Closed lyyf2002 closed 1 year ago
What is more,the 'load_kg_dataset.py' line 135-142 and 148-153 should not run in preprocess:
if mode == "test" and inductive:
print("subsample tasks!!!!!!!!!!!!!!!!!!!")
self.test_tasks_idx = json.load(open(os.path.join(raw_data_paths, 'sample_test_tasks_idx.json')))
for r in list(self.tasks.keys()):
if r not in self.test_tasks_idx:
self.tasks[r] = []
else:
self.tasks[r] = np.array(self.tasks[r])[self.test_tasks_idx[r]].tolist()
if mode == "test" and inductive:
for idx, r in enumerate(list(self.all_rels)):
if len(self.tasks[r]) == 0:
del self.tasks[r]
print("remove empty tasks!!!!!!!!!!!!!!!!!!!")
self.all_rels = sorted(list(self.tasks.keys()))
Thanks for posting this!
In the paper, we test both transductive and inductive setting, and the flag corresponds to generating the two versions of data. See experiment section.
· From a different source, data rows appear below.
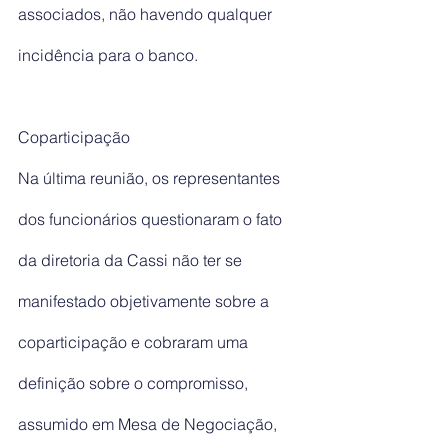
associados, não havendo qualquer 
incidência para o banco.
Coparticipação
Na última reunião, os representantes 
dos funcionários questionaram o fato 
da diretoria da Cassi não ter se 
manifestado objetivamente sobre a 
coparticipação e cobraram uma 
definição sobre o compromisso, 
assumido em Mesa de Negociação, 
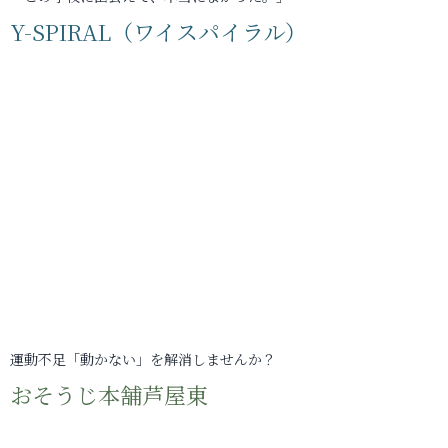
Y-SPIRAL（ワイスパイラル）
運動不足「動かない」を解消しませんか？
おそうじ本舗芦屋東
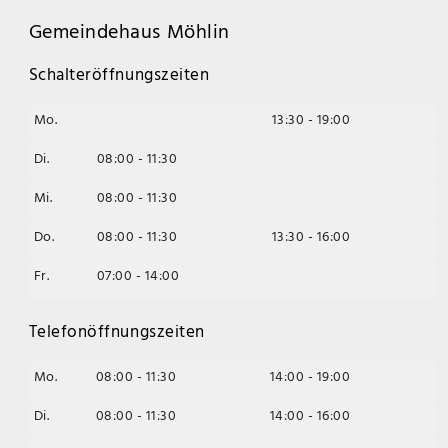
Gemeindehaus Möhlin
Schalteröffnungszeiten
Mo.
13:30 - 19:00
Di.
08:00 - 11:30
Mi.
08:00 - 11:30
Do.
08:00 - 11:30
13:30 - 16:00
Fr.
07:00 - 14:00
Telefonöffnungszeiten
Mo.
08:00 - 11:30
14:00 - 19:00
Di.
08:00 - 11:30
14:00 - 16:00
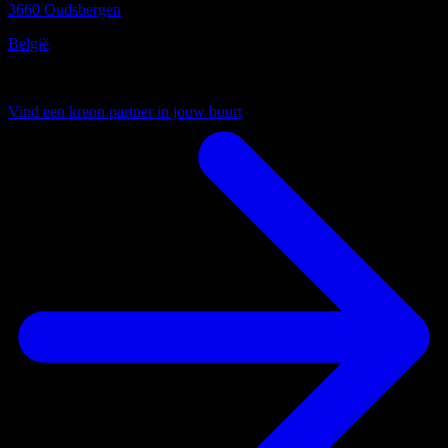
3660 Oudsbergen
België
Uw lokale partner
Vind een kreon partner in jouw buurt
The data posted contains both transductive and inductive data, where inductive data files have "_inductive" postfix.
And for the inductive case, we subsample the test tasks to make sure that the remaining training time background KG does not become too small as described in Appendix A.
In case I am not fully understanding the bug, I am leaving comment in the pull request and can discuss there more.
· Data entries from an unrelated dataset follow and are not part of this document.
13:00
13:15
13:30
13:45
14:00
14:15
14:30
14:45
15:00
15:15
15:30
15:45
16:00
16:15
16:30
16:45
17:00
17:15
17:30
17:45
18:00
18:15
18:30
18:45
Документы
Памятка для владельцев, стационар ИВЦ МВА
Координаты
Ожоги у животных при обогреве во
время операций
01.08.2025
When I try to resample the inductive data of FB15K, I found that if I just run the following code in 'graph_sampler.py', the result data is not the same as the data you published in Google Driver.:
And now I find why: When set 'inductive = True', your code will use a postfix, which leads to the loaded background graph being 'graph_inductive.pt' and 'path_graph_indutive.json', but in the paper, the dev/test background graph is not inductive. I have solved this problem and will create a pull request as soon as possible.